Task statement:
Among the entries below, find every line that has "Public" and pull it out.

Provided material:

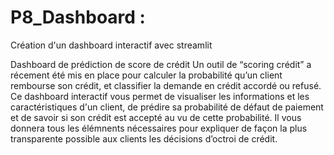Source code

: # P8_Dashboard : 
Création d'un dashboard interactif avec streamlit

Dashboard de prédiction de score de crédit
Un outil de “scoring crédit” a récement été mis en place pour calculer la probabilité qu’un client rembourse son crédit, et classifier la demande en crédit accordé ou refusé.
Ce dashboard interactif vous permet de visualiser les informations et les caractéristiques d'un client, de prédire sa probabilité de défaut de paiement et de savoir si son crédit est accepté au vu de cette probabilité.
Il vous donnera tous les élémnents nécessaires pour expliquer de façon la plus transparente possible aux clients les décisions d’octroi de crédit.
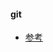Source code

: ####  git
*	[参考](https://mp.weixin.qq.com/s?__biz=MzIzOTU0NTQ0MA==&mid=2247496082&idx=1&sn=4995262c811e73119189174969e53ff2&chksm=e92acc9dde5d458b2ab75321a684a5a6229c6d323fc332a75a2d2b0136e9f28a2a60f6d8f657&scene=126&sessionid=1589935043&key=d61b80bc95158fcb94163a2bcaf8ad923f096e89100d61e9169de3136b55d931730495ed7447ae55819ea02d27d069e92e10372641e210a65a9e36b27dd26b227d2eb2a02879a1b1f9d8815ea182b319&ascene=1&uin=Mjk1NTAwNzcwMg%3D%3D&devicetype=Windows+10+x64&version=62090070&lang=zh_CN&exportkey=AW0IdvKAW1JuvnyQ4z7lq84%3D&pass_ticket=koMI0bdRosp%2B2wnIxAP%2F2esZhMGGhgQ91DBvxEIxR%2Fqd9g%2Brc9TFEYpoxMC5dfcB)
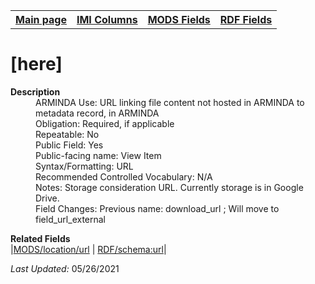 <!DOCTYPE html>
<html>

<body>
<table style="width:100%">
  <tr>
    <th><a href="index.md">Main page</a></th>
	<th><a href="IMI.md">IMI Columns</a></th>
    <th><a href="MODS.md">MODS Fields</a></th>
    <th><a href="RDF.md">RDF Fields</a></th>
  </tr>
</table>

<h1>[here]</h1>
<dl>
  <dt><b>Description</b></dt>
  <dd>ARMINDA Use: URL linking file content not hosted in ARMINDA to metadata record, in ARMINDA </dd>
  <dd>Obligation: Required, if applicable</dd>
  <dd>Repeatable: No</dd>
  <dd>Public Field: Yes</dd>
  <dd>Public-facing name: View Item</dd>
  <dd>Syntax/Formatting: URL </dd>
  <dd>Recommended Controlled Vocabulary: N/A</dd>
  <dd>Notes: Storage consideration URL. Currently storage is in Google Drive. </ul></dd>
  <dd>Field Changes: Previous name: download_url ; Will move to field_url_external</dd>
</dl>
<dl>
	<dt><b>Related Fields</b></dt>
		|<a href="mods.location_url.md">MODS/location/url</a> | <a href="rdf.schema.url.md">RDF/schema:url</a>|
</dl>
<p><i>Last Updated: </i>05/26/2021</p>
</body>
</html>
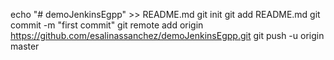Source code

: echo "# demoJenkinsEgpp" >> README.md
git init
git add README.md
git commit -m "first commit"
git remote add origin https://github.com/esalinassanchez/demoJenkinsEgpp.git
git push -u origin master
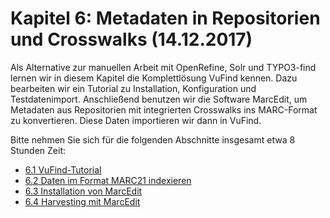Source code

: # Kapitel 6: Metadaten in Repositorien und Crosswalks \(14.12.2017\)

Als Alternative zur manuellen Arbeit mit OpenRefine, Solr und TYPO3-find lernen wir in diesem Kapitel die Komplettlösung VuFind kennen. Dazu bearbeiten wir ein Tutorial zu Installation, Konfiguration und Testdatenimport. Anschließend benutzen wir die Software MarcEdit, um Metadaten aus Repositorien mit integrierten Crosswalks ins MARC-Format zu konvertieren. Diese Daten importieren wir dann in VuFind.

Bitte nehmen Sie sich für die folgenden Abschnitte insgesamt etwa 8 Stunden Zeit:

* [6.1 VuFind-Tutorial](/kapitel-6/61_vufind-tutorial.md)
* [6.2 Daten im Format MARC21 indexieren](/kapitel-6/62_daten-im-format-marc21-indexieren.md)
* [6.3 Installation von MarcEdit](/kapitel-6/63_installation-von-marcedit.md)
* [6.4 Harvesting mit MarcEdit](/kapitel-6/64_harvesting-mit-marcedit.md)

Answer for the task:
  <dd>Public Field: Yes</dd>
  <dd>Public-facing name: View Item</dd>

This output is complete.